Muitos aparelhos, daí a maravilha desta era tecnológica, permitem que o nosso ego se projecte à distância. Mesmo as nossas chamadas no telemóvel conseguem dispersar-se para além da atmosfera terrestre. E isso não é pouco. Vestígios da nossa existência poderão ser detectados por hipotéticos seres inteligentes fora da terra. E o seu grau de inteligência será proporcional, como é óbvio, à sua capacidade de se conectarem com o nosso ego.
Esta projecção à distância e as maravilhas que ela traz, torna cada vez mais difícil que consigamos livrar-nos de nós, da nossa ditadura sobre a vida em nós. Pelo que a fortuna dos Gates deste mundo continua mais do que assegurada.
Enquanto isso o planeta definha.

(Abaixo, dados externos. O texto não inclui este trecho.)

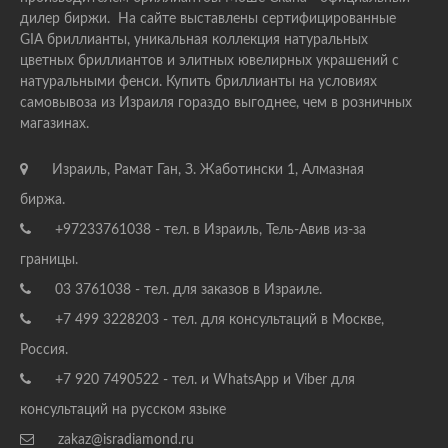
дилер биржи. На сайте выставлены сертифицированные
GIA бриллианты, уникальная коллекция натуральных
цветных бриллиантов и элитных ювелирных украшений с
натуральными фенси. Купить бриллианты на условиях
самовывоза из Израиля гораздо выгоднее, чем в розничных
магазинах.
Израиль, Рамат Ган, З. Жаботински 1, Алмазная
биржа.
+97233761038 - тел. в Израиль, Тель-Авив из-за
границы.
03 3761038 - тел. для заказов в Израиле.
+7 499 3228203 - тел. для консультаций в Москве,
Россия.
+7 920 7490522 - тел. и WhatsApp и Viber для
консультаций на русском языке
zakaz@isradiamond.ru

As baterias dos inúmeros aparelhos de assistência ao egotismo, a poluição resultante da queima de combustíveis fósseis, no frenesim industrial de manutenção do imperialismo do fantasma que é, a consumação em grande dum cartesianismo pequenino, dos pequeninos, tudo isso, juntamente com tudo o mais que seria fastidioso aqui referir, está a destruir a Natureza.
O que é bom, porque o ego da malta ecologista tem com que se alimentar.